Velma is a tad sweeter when dealing with Roxie, but then Roxie questions her last name, using an unfortunate slang name for a person of Spanish persuasion. Velma admits to Latin blood – clearly, Fosse, Kander and Ebb had Chita Rivera in mind – but insists that she’s “descended from a long line of noblemen and contessas.”
As Roxie tries to maintain Amos’ good will, a barbershop quartet enters and sings, “For my past / I am liable / For that, I atone / But as it says in the Bible / Don’t cast the last stone.” The creators came up with a much better solution when they had Roxie do a “tap dance” — which in the ‘20s was a slang expression for “a clever evasion, a devious maneuver.”
When the chorus girls introduce Billy Flynn, they sing a verse: “B is for putting bullies in their place; I is for his ideas; Double-L is for legal lion; Y is for yellow bellies, whom he bullies.” Yeah, it’s a stretch; no wonder it was dropped.
“All I Care About Is Love” has some different lyrics; it’s not “Packard cars” to which Billy refers, but “I don’t care to own a Cadillac / In brown or beige or basic black.” There’s no “twisting the wrist that’s turning the screw” coda, either.
Soon after Billy calls his tailor a different unfortunate slang name for a homosexual, we meet Mary Sunshine, who here has a song called “Rose-Colored Glasses.” (“Rains / I never see the rains / Not through my window panes / Of rose.”) That’s followed by Matron’s entering, who, the stage direction says, “is always thrilled at the sight of Billy.” That, as we know, changed.
During the ventriloquism scene, Billy in Roxie’s voice starts with “I was born in a convent / And I nearly became a nun / And that’s the thought that crossed my mind / When we both reached for the gun.” That last line is one of the few that shows up in the song we know today. And while Billy sings, a stage direction says, “Probably we see newsboys in various parts of the audience distributing newspapers.”
While “Roxie” isn’t introduced with a long monologue, it has a verse: “Well, tickle me fine / Well, fiddle-dee-dee / Marie of Romania / Got nothin’ on me.” The barbershop quartet returns to sing that she has “Pansy Eyes” that may influence a jury. The scene that follows is almost Evita-like as Roxie receives visitors: a boy on crutches, a woman who brings her a puppy and a waiter who delivers a delicious meal. “I’d offer you some,” she tells Velma, “but it ain’t none of it enchiladas.”
That leads to quite the verbal catfight. Velma delivers a double-entendre in, “If you were south of the border, you’d come across.” Roxie responds with “How would you like a flaming sword right up your Panama Canal?” But Roxie does relent when flowers are delivered. She offers Velma some violets. “You do like purple, don’t you?” she asks, to which Velma says, “Only around your eyes.”

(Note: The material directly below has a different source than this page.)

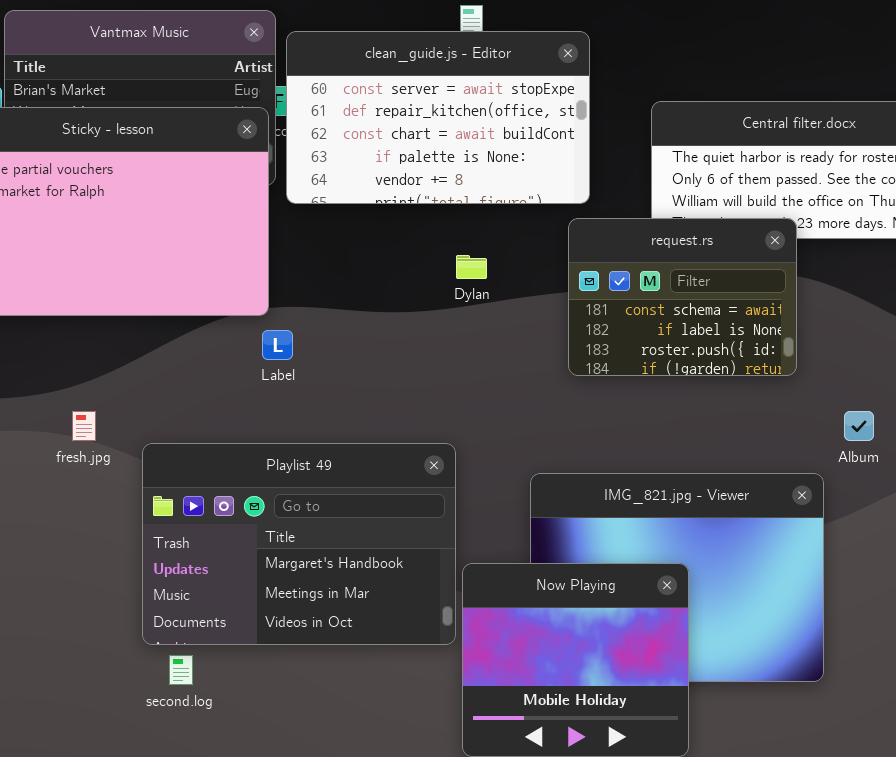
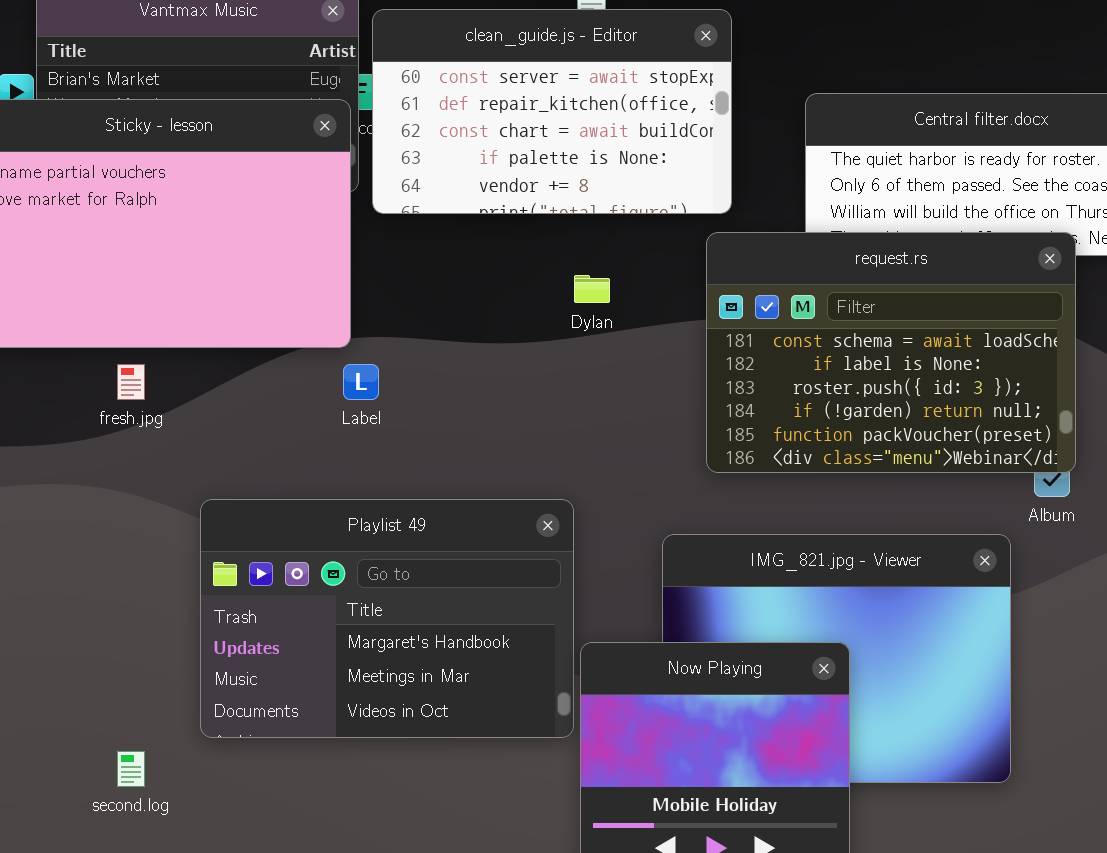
request.rs: [568,218,797,376] -> [706,232,1076,473], resized
fresh.jpg: [72,411,96,441] -> [117,364,145,400], moved
second.log: [169,655,193,685] -> [117,751,145,787], moved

Many more vaudeville acts are peppered through this script. While Henry tells Velma that her court dates have been delayed, a knife-thrower flings weapons at a board on which hearts are painted. Ditto when Henry says that her St. Louis gig is canceled (Thwack!) and St. Paul, too (Thwack!). A contortionist performs while Velma sings, “I Can’t Do It Alone.” Roxie seems curt in the way that she rejects Velma’s offer. The creators obviously realized in a future draft that they’d do well to have Velma be mean to Roxie first.
Although Matron now describes the scene in which “Go-to-Hell Kitty” murders three people, it was originally conceived as a silent scene. Kitty is indeed hellish, and uses an unfortunate slang name for a woman.
Then comes a slight reprise of the song in which Roxie talks directly to audience members; when they don’t say what she wants to hear, she says “Screw you!” No wonder that she sings “I Am My Own Best Friend” – alone, but while some of those previously seen vaudeville acts surround her. They’re as shocked as anyone else when she proclaims, “I’m going to have a baby!”